The sum of the squared distances between the individual points and the centroid in each group, followed by the sum of the squared distances for all clusters, It is called "Sum of squares within the cluster". You will be able to understand this with the help of the following steps.

1) Calculate the distance between the centroid and each point in the group, square and then add the squared distances for all points in the group.

2) Calculate the sum of the squared distances of the remaining groups in the same way.

3) Finally, add all the sums of groups to obtain the value of the "Sum of the square within the group" as shown in the following figure.

914581_vnsfrduvgn9ytjlnxlgw8a-5800821

Src: https://images.app.goo.gl/cVZUiomiGGqKK7SV8

The “total within the sum of the square” begins to decrease as the value of k increases. The graph between the number of clusters and the total within the sum of squares is shown in the following figure.

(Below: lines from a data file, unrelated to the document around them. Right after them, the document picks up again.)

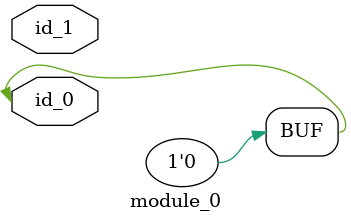
<source format=v>
module module_0 (
    input id_0,
    input id_1
);
  assign id_2[1] = id_0;
  assign #(id_0) {id_0, id_0} = id_0;
  generate
    assign id_2[1] = id_2;
  endgenerate
endmodule

</source>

The optimal number of clusters, or the correct value of k, is the point at which the value begins to slowly decrease; this is known as the “elbow point”, and the elbow point in the following graph is k = 4. The “Elbow method” it is named for the similarity of the graph to the elbow, and the optimal point for “k” is the elbow point .

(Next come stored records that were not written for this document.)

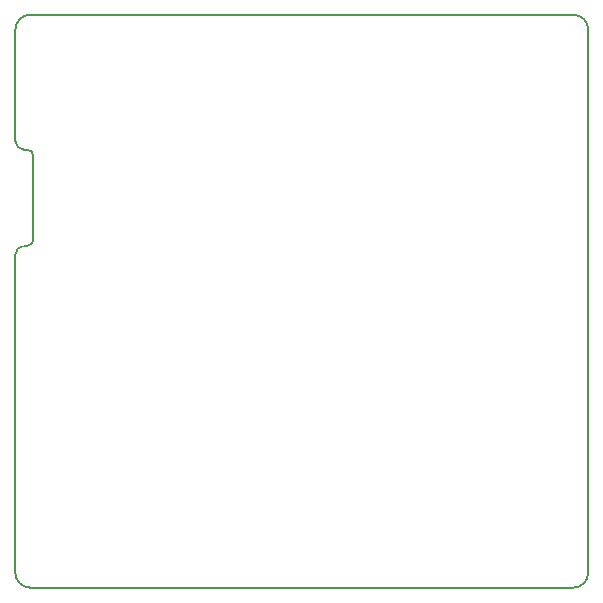
<source format=gbr>
%TF.GenerationSoftware,KiCad,Pcbnew,(6.0.7)*%
%TF.CreationDate,2023-04-08T23:37:57+02:00*%
%TF.ProjectId,hb-uni-644_328P_small,68622d75-6e69-42d3-9634-345f33323850,rev?*%
%TF.SameCoordinates,Original*%
%TF.FileFunction,Profile,NP*%
%FSLAX46Y46*%
G04 Gerber Fmt 4.6, Leading zero omitted, Abs format (unit mm)*
G04 Created by KiCad (PCBNEW (6.0.7)) date 2023-04-08 23:37:57*
%MOMM*%
%LPD*%
G01*
G04 APERTURE LIST*
%TA.AperFunction,Profile*%
%ADD10C,0.150000*%
%TD*%
G04 APERTURE END LIST*
D10*
X28702000Y-67310000D02*
G75*
G03*
X29210000Y-66802000I0J508000D01*
G01*
X27686026Y-94986974D02*
G75*
G03*
X28956000Y-96256974I1269974J-26D01*
G01*
X74930000Y-96266000D02*
X28956000Y-96256974D01*
X28956000Y-47752000D02*
G75*
G03*
X27686000Y-49022000I0J-1270000D01*
G01*
X28956000Y-47752000D02*
X74930000Y-47752000D01*
X28448000Y-59182000D02*
X28702000Y-59182000D01*
X29210000Y-59690000D02*
G75*
G03*
X28702000Y-59182000I-508000J0D01*
G01*
X76200000Y-49022000D02*
G75*
G03*
X74930000Y-47752000I-1270000J0D01*
G01*
X29210000Y-59690000D02*
X29210000Y-66802000D01*
X27686000Y-94986974D02*
X27686000Y-68072000D01*
X28448000Y-67310000D02*
X28702000Y-67310000D01*
X76200000Y-49022000D02*
X76200000Y-94996000D01*
X74930000Y-96266000D02*
G75*
G03*
X76200000Y-94996000I0J1270000D01*
G01*
X27686000Y-58420000D02*
G75*
G03*
X28448000Y-59182000I762000J0D01*
G01*
X28448000Y-67310000D02*
G75*
G03*
X27686000Y-68072000I0J-762000D01*
G01*
X27686000Y-58420000D02*
X27686000Y-49022000D01*
M02*

</source>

Advantages of k-means clustering

1) Tagged data is not mandatory. Since a lot of real world data is not labeled, as a result, are frequently used in a variety of real-world problem statements.

2) It is easy to implement.

3) Can handle massive amounts of data.

4) When the data is big, work faster than hierarchical grouping (for k little ones).

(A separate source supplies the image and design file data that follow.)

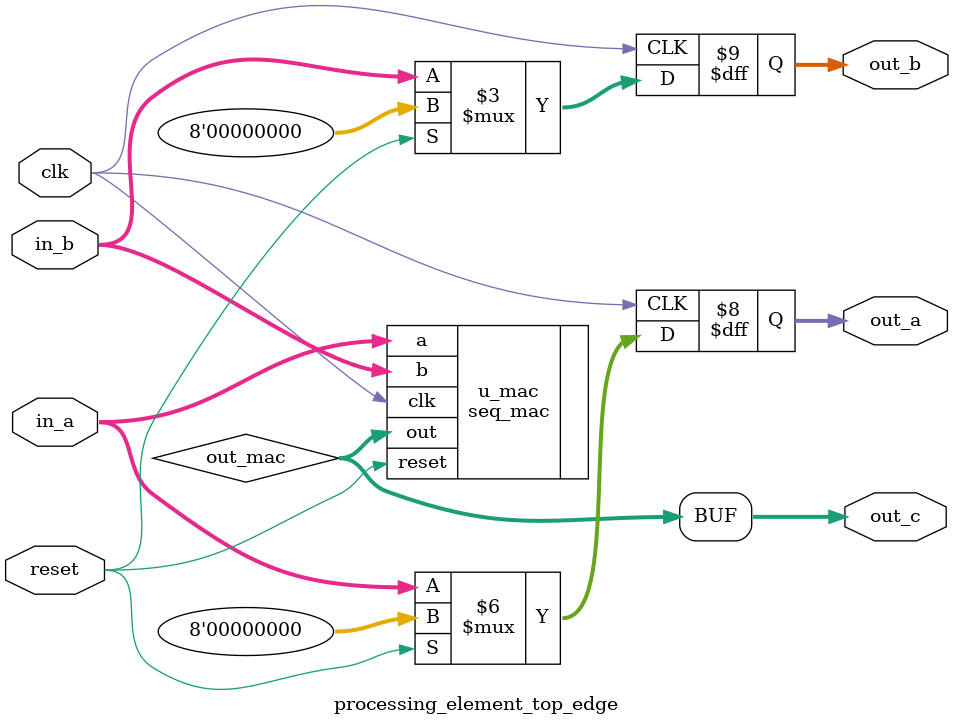
<source format=v>
`define DWIDTH 8
module processing_element_top_edge(
	reset, 
	clk, 
	in_a,
	in_b, 
	out_a, 
	out_b, 
	out_c
	);
   
   `ifdef complex_dsp
   
	input reset;
	input clk;
	input  [`DWIDTH-1:0] in_a;
	input  [18:0] in_b;
	output reg [`DWIDTH-1:0] out_a;
	output [18:0] out_b;
	output [`DWIDTH-1:0] out_c;  //reduced precision
   
	wire [18:0] scanout;
	wire [63:0] chainout; //unconnected
	wire [63:0] result;
	wire [17:0] ax;
	wire [18:0] ay;
	wire [35:0] bx;
	wire [63:0] chainin; //unconnected
	wire [18:0] scanin; //unconnected
	wire [11:0] mode_sigs;
   
	assign mode_sigs = 12'b010101010101;  //Any value of mode_sigs (structural, not functional, correctness)
	assign ax = {{(18-`DWIDTH){1'b0}}, in_a};
	assign ay = {{(19-`DWIDTH){1'b0}}, in_b};
	assign bx = 36'b0;
   
	 //We will instantiate DSP slices with input chaining.
	 //Input chaining is only supported in the 18x19 mode or the 27x27 mode.
	 //We will use the input chain provided by the DSP for the B input. For A, the chain will be manual.
   
	 mult_add_int_18x19 u_pe(
	   .clk(clk),
	   .reset(reset),
	   .mode_sigs(mode_sigs),
	   .ax(ax),
	   .ay(ay),
	   .bx(bx),
	   .chainin(chainin),
	   .scanin(scanin),
	   .result(result),
	   .chainout(chainout),
	   .scanout(scanout)
	 );
   
	always @(posedge clk)begin
	   if(reset) begin
		 out_a<=0;
	   end
	   else begin  
		 out_a<=in_a;
	   end
	end
   
	assign out_b = scanout;
	assign out_c = result[`DWIDTH-1:0];
   
   `else
   
	input reset;
	input clk;
	input  [`DWIDTH-1:0] in_a;
	input  [`DWIDTH-1:0] in_b;
	output reg [`DWIDTH-1:0] out_a;
	output reg [`DWIDTH-1:0] out_b;
	output [`DWIDTH-1:0] out_c;  //reduced precision
   
	wire [`DWIDTH-1:0] out_mac;
   
	assign out_c = out_mac;
   
	seq_mac u_mac(.a(in_a), .b(in_b), .out(out_mac), .reset(reset), .clk(clk));
   
	always @(posedge clk)begin
	   if(reset) begin
		 out_a<=0;
		 out_b<=0;
	   end
	   else begin  
		 out_a<=in_a;
		 out_b<=in_b;
	   end
	end
   
   `endif
	
   endmodule

</source>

Disadvantages of K-means clustering

1) The value of K must be selected manually using the “elbow method”.

2) The presence of outliers would have an adverse impact on grouping. As a result, outliers must be removed before using k-means grouping.

3) Groups do not intersect; a point can only belong to one group at a time. As a result of the lack of overlap, certain points are placed in wrong groups.

K-means grouping with R

  • We will import the following libraries into our work.

library (intercalation)
library (ggplot2)
library (dplyr)

  • We will work with the iris data, containing three classes: “Iris-silky”, “Iris-versicolor” e “Iris-virginica”.

data <- read.csv (&quot;iris.csv&quot;, header = T)

  • Let's see how these three classes are related to each other. The species “Iris-versicolor” (verde) e “Iris-verginica” (blue) they are not linearly separable. As you can see in the graph below, they intermingle.

data%>% ggplot (aes (SepalLengthCm, SepalWidthCm, color = Species)) +
geom_point ()

66251rplot-4009732

  • After removing the species column from the data. Now we will use the graph of the elbow method between “Sum of squares within the cluster” Y “K values” to determine the appropriate value of k. K = 3 is the best value for k in this case (Note: there is 3 classes in the original iris data, which guarantees the precision of the value of k).

data <- data[, -5]
maximum <- 10
scal <- scale (data)
wss <- sapply (1: maximum, function (k) {kmeans (scal, k, nstart = 50, iter.max = 15) $ tot.withinss})
plot (1: max, wss, type = “b”, xlab = “k values”)
abline (v = 3)

97997rplot04-6186413

  • For k = 3, apply the K-means clustering algorithm. The K-means clustering approach explains the 71,5% of the variability of the data in this case.

km <- kmedias (data[,1:2], k = 3, iter.max = 50)
km

17950screenshot202021-05-2620at207-08-1220pm-5465633
  • Let's see how the three classes are grouped by clustering k-means. K-means clustering will not create overlapping clusters, as we all know. Since the species “verde” Y “blue” are not linearly separable in the original data, the grouping of k-means could not capture it because it has reduced groups.

km $ cluster <- as.factor (km $ cluster)
data%>% ggplot (aes (SepalLengthCm, SepalWidthCm, color = km $ cluster)) +
geom_point ()

78423rplot02-9963525

An article of ~

Shivam Sharma.

The media shown in this article about the K-Means grouping algorithm is not the property of DataPeaker and is used at the author's discretion.

Subscribe to our Newsletter

We will not send you SPAM mail. We hate it as much as you.